I haven’t written in awhile. . . Not since I returned from my week on campus (which was incredible! I will post about that later) because in life there are priorities. Upon returning, my sweet little 3-year-old granddaughter developed an eye infection. Not a big deal, one would think. Neither did any of us. My daughter treated it with a salt water compress and since there was no accompanying fever or other symptoms, assumed it would run its course and her body would process the bug and her immunity system would fight and win. After a couple of days, however, her eye became swollen and she refused to open it. She also stopped moving her other eye, choosing instead to move her whole head to change her view. A trip to the doctor provided some eye drops and advice to keep using the salt water compress and to watch for fever. The next day, our poor little girl was irritable and complaining of pain. As her mama was able to force the eye open for just a peek, it was clear there was more than just an infection going on. A trip to the ER resulted in an ambulance ride an hour north to the Denver Children’s Hospital for a sedated MRI. This was last Friday. . . My daughter and granddaughter have been there since then. I have been living part-time at her house as my son-in-law manages work and the drive back and forth to the hospital and I wrangle the other three children. Will and I went to see her yesterday and her cheery little self is much improved and her eye is healing. We are hoping she (and my daughter) can come home today. Her condition is called orbital cellulitis and hers was severe enough that they were concerned about it morphing into something which would cause a loss of vision or worse. We have prayed so hard for this little one. We are relieved and grateful she is healing.
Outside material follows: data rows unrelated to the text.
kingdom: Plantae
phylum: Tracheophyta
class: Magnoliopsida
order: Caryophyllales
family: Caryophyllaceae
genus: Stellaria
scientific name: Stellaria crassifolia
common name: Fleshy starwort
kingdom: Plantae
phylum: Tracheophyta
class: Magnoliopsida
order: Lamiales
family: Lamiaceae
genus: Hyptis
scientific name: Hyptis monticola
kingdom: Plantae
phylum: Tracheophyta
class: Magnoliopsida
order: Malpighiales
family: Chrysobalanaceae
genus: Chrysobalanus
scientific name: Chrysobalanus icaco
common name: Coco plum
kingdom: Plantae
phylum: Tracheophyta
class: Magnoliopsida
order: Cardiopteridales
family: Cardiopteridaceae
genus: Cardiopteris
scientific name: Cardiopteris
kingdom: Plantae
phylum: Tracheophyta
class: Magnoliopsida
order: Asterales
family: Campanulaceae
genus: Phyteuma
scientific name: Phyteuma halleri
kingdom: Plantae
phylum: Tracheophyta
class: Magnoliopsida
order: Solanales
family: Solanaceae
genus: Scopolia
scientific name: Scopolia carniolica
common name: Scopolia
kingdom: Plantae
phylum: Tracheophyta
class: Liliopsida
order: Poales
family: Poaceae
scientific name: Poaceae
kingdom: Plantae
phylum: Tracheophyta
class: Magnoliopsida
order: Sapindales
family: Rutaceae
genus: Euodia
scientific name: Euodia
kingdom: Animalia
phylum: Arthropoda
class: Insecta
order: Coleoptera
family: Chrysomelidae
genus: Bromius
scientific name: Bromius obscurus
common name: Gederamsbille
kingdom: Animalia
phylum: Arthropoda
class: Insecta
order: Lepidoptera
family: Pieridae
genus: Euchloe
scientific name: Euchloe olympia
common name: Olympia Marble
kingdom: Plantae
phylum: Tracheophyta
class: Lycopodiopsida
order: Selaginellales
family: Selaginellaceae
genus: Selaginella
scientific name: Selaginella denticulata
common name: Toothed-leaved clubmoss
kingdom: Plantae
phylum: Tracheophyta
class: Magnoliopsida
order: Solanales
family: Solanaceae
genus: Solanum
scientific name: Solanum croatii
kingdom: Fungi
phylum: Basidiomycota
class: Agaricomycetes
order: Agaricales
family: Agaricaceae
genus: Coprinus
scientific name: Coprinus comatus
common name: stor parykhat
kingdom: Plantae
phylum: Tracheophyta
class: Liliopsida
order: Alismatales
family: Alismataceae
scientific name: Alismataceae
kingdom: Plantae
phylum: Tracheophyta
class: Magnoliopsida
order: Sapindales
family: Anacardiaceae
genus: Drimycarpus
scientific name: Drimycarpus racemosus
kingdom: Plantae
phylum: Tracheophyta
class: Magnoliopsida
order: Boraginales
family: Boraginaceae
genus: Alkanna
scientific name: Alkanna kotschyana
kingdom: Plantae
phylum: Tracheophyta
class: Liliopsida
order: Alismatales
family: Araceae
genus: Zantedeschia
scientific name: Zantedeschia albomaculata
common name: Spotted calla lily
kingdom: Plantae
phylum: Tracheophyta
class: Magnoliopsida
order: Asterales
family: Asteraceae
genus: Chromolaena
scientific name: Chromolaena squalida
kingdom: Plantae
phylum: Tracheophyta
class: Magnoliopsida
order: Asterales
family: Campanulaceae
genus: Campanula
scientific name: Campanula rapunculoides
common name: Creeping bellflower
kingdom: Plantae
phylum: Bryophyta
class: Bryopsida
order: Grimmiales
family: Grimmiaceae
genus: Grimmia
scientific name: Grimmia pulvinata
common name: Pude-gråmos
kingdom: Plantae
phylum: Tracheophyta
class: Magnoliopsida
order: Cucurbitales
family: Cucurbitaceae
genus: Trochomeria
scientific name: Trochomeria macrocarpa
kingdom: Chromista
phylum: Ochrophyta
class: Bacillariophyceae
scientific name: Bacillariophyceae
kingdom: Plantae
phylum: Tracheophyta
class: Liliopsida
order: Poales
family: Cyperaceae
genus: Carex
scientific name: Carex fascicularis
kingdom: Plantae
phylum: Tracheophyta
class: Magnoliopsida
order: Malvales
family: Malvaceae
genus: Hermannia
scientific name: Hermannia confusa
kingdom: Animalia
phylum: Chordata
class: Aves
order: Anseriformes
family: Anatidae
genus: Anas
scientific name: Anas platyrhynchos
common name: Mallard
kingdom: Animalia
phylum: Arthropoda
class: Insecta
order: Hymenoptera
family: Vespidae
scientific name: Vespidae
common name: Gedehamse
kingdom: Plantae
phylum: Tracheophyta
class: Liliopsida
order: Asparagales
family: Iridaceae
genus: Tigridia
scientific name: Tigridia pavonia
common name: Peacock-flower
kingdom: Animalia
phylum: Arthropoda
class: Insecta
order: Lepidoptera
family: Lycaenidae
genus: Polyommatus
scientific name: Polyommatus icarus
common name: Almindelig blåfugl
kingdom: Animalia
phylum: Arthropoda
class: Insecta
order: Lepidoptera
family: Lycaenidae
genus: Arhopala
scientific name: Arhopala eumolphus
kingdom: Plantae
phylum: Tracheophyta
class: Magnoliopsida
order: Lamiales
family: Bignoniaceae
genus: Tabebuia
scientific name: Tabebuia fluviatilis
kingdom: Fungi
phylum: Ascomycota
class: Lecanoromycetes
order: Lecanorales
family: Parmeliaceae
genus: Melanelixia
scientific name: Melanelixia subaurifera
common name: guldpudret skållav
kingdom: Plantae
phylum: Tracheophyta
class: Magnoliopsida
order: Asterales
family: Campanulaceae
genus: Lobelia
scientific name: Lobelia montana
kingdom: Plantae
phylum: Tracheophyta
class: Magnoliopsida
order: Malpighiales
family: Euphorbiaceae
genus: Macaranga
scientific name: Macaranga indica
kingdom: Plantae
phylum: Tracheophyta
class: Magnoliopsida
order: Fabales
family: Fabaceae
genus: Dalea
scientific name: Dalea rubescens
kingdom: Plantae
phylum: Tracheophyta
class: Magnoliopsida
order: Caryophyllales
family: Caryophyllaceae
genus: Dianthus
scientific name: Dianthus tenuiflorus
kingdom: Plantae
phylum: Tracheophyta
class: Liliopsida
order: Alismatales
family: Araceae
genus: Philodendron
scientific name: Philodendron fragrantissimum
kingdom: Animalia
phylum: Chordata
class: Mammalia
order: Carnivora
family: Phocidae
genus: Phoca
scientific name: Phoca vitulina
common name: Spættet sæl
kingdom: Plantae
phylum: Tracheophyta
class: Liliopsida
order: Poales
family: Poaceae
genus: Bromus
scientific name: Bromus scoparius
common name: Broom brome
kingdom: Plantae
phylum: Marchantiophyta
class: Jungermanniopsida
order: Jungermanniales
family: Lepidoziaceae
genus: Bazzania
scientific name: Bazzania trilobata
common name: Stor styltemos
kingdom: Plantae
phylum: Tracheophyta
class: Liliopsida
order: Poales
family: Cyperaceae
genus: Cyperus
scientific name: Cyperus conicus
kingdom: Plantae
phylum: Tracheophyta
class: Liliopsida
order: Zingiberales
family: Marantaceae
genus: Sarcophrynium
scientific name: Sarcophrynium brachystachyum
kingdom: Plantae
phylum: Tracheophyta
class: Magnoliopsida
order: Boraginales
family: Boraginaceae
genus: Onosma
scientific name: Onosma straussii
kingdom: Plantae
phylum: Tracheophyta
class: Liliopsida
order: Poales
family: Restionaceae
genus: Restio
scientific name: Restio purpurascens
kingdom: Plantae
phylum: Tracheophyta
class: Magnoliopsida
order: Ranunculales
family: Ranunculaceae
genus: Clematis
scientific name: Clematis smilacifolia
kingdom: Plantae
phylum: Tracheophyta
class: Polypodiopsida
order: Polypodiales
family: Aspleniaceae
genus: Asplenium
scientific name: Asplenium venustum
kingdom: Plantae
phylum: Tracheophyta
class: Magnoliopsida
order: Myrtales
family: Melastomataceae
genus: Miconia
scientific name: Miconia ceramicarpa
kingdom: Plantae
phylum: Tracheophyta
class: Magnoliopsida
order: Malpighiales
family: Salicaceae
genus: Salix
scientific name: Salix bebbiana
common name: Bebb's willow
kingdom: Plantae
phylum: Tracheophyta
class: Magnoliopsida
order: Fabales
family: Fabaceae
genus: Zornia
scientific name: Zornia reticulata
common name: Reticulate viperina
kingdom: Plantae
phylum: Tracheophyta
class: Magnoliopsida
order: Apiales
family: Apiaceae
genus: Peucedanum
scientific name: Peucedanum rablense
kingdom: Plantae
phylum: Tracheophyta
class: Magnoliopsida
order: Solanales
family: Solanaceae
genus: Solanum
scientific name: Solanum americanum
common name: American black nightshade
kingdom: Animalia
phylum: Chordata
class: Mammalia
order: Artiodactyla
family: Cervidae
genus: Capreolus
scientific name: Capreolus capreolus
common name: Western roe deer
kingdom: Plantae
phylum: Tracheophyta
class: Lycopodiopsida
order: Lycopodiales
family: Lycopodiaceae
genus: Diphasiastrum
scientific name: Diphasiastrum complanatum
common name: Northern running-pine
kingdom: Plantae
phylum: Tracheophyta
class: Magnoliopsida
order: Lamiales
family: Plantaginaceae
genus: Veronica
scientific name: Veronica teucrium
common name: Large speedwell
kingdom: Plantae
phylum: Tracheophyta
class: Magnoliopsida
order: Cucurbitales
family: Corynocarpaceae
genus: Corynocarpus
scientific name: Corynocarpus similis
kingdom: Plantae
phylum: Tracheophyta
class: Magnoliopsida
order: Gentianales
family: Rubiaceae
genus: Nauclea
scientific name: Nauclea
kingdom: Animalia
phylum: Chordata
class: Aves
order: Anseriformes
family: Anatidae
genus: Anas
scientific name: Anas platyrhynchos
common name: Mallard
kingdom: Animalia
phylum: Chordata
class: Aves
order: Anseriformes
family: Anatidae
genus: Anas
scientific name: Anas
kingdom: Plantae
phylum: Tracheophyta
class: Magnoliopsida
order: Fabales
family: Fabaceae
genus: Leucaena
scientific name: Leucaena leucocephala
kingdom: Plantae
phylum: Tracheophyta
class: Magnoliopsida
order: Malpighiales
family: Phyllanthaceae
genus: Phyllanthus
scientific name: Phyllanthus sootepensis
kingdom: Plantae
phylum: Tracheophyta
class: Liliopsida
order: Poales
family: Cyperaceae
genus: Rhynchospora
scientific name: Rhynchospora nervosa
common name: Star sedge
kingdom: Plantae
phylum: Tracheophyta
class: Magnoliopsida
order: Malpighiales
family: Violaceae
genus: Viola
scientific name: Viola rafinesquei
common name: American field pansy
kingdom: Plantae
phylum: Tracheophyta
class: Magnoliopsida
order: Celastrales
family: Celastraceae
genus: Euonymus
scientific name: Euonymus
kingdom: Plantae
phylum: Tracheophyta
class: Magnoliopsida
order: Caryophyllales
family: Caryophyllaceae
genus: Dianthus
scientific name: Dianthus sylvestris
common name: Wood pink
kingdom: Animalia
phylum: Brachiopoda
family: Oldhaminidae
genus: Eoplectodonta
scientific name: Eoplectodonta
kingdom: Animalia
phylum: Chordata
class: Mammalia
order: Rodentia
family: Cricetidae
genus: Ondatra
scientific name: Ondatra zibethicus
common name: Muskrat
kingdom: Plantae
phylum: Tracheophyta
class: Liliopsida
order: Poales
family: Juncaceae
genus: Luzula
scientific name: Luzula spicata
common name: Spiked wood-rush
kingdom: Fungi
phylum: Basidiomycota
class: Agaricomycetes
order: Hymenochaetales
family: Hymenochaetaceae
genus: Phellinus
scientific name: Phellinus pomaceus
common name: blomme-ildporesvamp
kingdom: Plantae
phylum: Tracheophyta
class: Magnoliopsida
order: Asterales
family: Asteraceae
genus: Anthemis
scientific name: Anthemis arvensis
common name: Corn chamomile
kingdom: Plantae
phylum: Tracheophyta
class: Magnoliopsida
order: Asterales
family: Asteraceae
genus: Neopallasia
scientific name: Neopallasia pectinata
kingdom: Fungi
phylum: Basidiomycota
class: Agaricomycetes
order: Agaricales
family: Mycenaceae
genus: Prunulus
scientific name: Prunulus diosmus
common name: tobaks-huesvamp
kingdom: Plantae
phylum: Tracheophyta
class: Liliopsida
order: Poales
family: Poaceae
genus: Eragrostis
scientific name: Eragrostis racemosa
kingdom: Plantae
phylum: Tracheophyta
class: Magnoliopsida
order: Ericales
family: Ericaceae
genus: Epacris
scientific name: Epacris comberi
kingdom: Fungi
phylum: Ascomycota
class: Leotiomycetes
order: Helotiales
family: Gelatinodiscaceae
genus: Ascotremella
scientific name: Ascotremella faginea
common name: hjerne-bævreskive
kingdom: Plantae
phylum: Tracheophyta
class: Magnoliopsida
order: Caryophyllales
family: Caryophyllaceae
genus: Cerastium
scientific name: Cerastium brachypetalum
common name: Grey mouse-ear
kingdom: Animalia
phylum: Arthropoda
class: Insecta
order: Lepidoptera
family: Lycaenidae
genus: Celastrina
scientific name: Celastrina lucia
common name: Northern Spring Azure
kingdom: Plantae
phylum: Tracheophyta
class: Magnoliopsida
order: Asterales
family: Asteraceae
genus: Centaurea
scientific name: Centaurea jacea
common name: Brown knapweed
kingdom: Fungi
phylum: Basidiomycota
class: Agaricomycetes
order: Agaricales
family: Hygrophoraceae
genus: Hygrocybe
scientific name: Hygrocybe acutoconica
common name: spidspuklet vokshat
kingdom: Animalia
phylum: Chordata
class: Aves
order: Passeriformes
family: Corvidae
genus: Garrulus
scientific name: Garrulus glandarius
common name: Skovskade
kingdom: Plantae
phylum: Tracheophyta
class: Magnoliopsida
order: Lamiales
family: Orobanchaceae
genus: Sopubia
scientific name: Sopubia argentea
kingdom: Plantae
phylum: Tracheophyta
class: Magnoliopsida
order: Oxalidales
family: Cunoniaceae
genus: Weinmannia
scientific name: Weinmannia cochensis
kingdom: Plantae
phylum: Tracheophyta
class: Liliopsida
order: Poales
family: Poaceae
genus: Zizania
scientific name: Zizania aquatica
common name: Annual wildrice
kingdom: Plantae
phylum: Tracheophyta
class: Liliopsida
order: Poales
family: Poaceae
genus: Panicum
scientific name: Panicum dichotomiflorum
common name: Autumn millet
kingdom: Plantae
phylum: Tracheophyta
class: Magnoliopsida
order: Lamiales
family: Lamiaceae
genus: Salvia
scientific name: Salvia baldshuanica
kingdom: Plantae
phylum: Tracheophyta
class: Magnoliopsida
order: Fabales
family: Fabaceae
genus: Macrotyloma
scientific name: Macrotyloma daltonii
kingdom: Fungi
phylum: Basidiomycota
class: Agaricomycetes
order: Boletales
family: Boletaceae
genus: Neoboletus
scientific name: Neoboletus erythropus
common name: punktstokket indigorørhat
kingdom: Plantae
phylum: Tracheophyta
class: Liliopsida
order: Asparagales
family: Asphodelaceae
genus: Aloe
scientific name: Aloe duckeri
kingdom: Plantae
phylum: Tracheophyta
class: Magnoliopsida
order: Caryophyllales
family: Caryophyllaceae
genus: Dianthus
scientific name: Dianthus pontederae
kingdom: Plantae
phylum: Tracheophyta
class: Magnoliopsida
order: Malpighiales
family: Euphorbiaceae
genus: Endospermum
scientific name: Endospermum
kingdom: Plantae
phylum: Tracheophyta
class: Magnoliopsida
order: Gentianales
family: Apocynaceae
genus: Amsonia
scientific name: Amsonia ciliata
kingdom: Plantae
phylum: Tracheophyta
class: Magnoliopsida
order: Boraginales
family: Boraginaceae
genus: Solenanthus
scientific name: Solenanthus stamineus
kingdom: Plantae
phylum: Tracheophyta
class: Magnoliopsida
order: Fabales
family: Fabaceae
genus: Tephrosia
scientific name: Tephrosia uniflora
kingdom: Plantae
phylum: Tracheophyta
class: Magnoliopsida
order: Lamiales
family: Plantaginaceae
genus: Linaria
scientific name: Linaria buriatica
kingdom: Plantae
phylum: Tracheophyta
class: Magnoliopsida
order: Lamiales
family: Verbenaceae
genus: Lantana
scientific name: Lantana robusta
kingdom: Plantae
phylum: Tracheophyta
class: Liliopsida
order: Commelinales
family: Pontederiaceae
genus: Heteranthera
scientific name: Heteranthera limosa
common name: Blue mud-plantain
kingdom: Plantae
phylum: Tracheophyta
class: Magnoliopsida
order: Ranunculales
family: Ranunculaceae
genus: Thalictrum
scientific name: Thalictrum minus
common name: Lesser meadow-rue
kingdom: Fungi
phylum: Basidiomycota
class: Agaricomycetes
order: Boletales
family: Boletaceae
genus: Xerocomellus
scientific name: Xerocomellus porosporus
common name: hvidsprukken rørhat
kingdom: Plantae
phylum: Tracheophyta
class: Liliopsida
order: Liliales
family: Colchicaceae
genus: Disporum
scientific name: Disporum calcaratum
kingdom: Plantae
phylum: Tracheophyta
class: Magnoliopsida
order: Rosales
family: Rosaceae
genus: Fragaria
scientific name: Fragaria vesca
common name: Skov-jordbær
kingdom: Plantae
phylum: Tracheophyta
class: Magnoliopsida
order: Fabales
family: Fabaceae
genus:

I have shared this because I sometimes get so wrapped up in my own bubble of recovery, trauma, healing, forgiveness, resentment, repentance, gratitude. . .the whole cycle of emotion and experience that is my little world, that I can lose my own vision of the larger world. The important things. The life and death issues that are ongoing everyday and don’t just stop because I, LeighKay, happened to have married an abusive sex addict. I have been reminded that the really important things in life are the ones that ensure our happiness. I endeavored to blog throughout August about my “happy” in life and I had quite a few entries although not as many as I had aimed for. While it is true that many things, many people and many situations or ideals can bring on the happy in life, I believe that true happiness comes from our connection. When we are connected, at a real, authentic level, we find purpose and meaning. We participate in each other’s joy and sorrow, we feel and empathize one with another. We share all that is beautiful and good and noble with each other but accept all that is flawed and imperfect as well. We appreciate the value of another just for being one of God’s children and are grateful for the opportunity we have to live our lives come what may.
I am grateful my little granddaughter is on the mend with no long-term damage to her sight. I am grateful for the opportunity I have had to be available and helpful when needed. I am particularly grateful that throughout this family crisis, my focus has been on this crisis without having to wonder what Will was up to, where he was, if he was where he said he was and doing what he said he was doing. Not because I trust Will. But because I trust God. And because I have gotten to that place when I realize that THAT was the most important thing all along.